Scriveva Novalis, a proposito delle malattie: “Finora conosciamo molto male l’arte di servircene. Probabilmente, esse sono la materia e lo stimolo più interessante della nostra riflessione e della nostra attività. Qui certamente si possono cogliere frutti infiniti, specialmente, mi sembra, nel campo della morale, della religione e Dio sa di che cos’altro ancora” (Frammento 622). Ma, se si limitasse a questo, sarebbe ben povero il valore e il peso della malattia nella vita dell’uomo, e sproporzionatamente pesante rispetto ai piccoli tocchi di ordine pratico o simbolico che la storia del pensiero e della letteratura hanno trovato in moltissimi elementi –letterari.

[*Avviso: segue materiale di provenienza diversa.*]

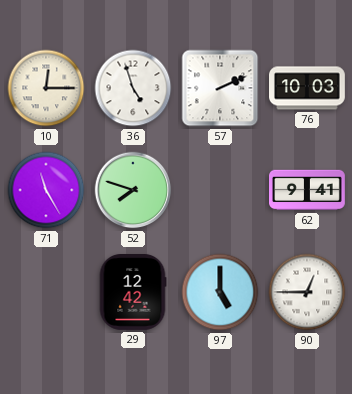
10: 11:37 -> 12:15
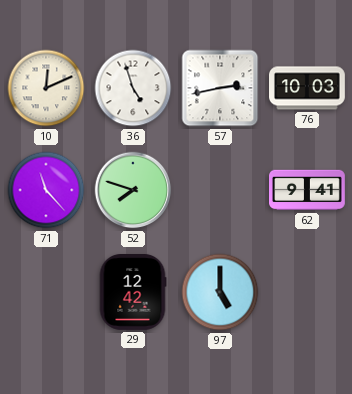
10: 12:15 -> 12:11
57: 2:11 -> 2:43
71: 11:25 -> 11:23
90: 12:45 -> none
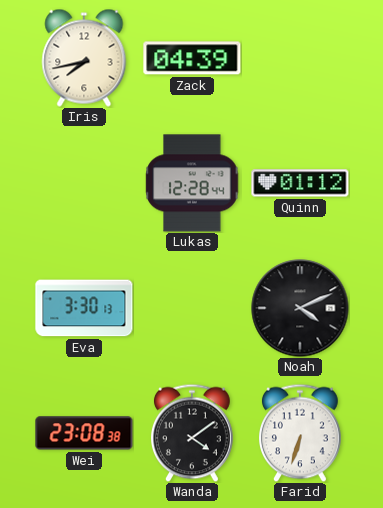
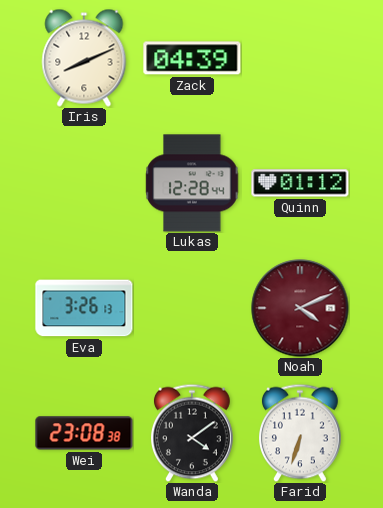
Iris: 7:43 -> 8:11
Eva: 3:30 -> 3:26
Noah dial: black -> burgundy
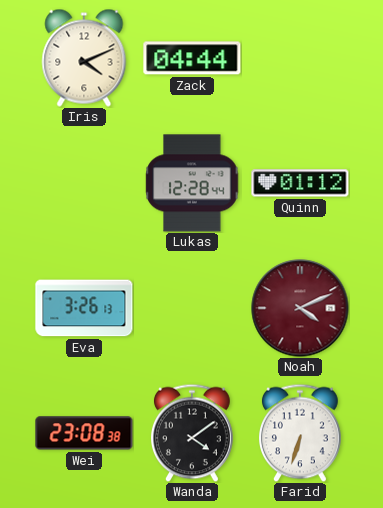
Iris: 8:11 -> 4:11
Zack: 04:39 -> 04:44
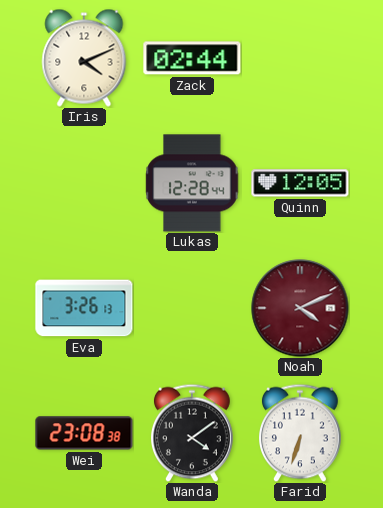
Zack: 04:44 -> 02:44
Quinn: 01:12 -> 12:05
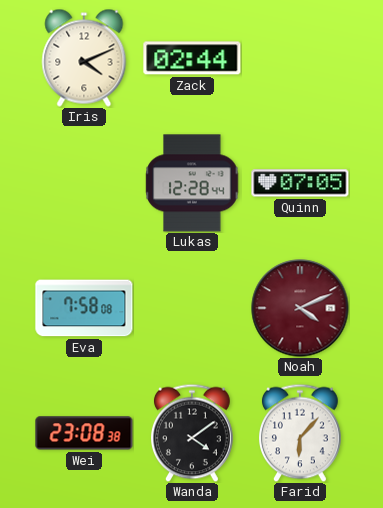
Quinn: 12:05 -> 07:05
Eva: 3:26 -> 7:58
Farid: 6:33 -> 6:07
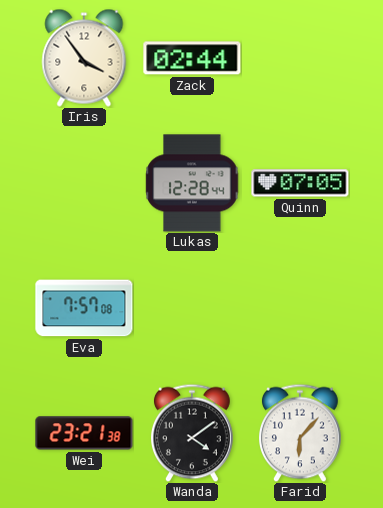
Iris: 4:11 -> 3:54
Eva: 7:58 -> 7:57
Noah: 4:11 -> none
Wei: 23:08 -> 23:21
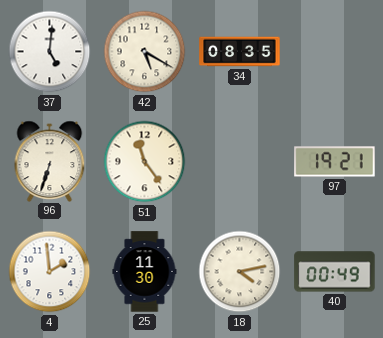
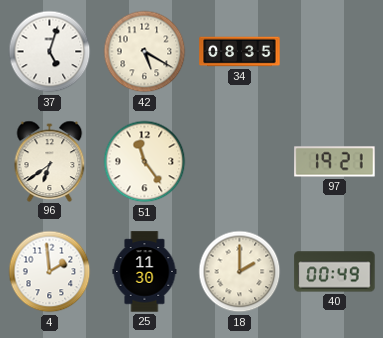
37: 5:01 -> 5:03
96: 6:33 -> 6:39
18: 4:13 -> 2:00
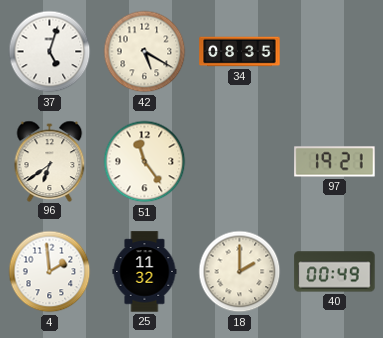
25: 11:30 -> 11:32
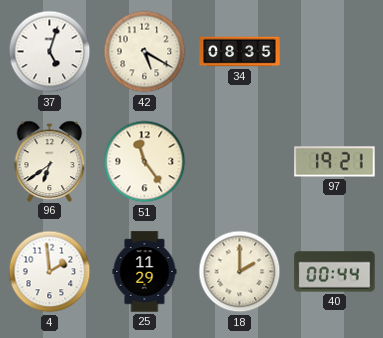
25: 11:32 -> 11:29
40: 00:49 -> 00:44
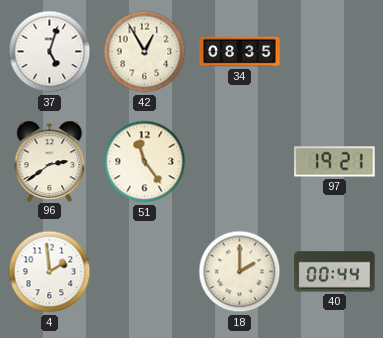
42: 5:20 -> 12:55
96: 6:39 -> 2:39
25: 11:29 -> none
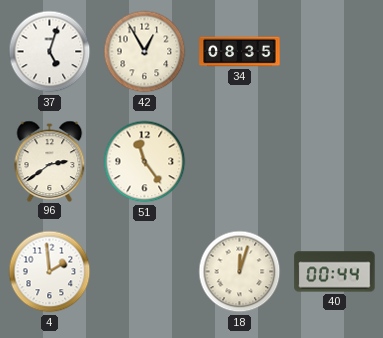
97: 19:21 -> none
18: 2:00 -> 12:03
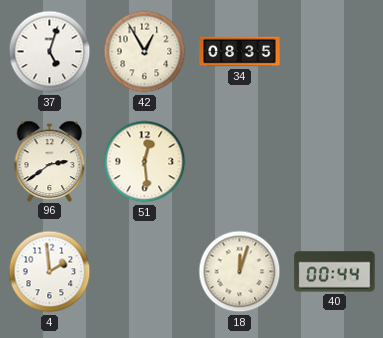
51: 11:24 -> 12:29
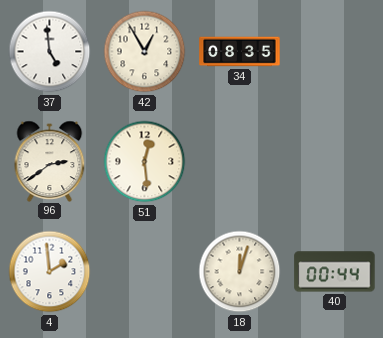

Anche Gesù, dicono i Vangeli, aveva operato molti miracoli e guarigioni; e la sua attività di taumaturgo non è “un fatto fra i tanti”, ma rivela, piuttosto, una concezione moderna dell’uomo, attenta alla sua condizione creaturale, sollecitamente affettuosa nei confronti del suo benessere e della sua gioia, intesi nel senso più autentico e vero. Come fa notare Anselm Grün, monaco benedettino e scrittore, nel suo bellissimo Buona guarigione (Ellenici 2011), quando leggiamo delle guarigioni operate da Gesù, la prima, umanissima reazione, è pensare che a quei malati “è andata bene, in fondo”,e magari, a tanti altri, invece no. Se però rileggiamo Mc 10, 47-52, la storia del risanamento del cieco che “gettato via il suo mantello, balzò in piedi e venne da Gesù”, non ci serve un grande acume per capire che anche noi abbiamo tutto il diritto a gridare forte all’indirizzo di Gesù per essere soccorsi. E quel gesto, il gettare via il mantello, significa che proprio la malattia è il momento di gettare via tutte le nostre maschere e ruoli. Gesù, nel finale, dice al cieco: “Va’, la tua fede ti ha salvato”.
Chi crede, già per questo apre occhi nuovi sulla vita e sul mondo. La malattia chiede sì la guarigione, certo, e, insieme, vuole insegnare a vedere con occhi diversi. Solo rinunciando alla nostra cecità, già in quell’istante, siamo sani e salvi, indipendentemente dal fatto che si sia o meno guariti dalla malattia (p. 28). E, conclude Grün, l’augurio è che “incontrando Gesù (si) riesca a vedere il mistero racchiuso in tutte le cose”, sentendoci in buone mani, le sue, sostenuti e protetti, e, soprattutto, con “pace interiore e riconciliazione con tutto ciò che è stato”.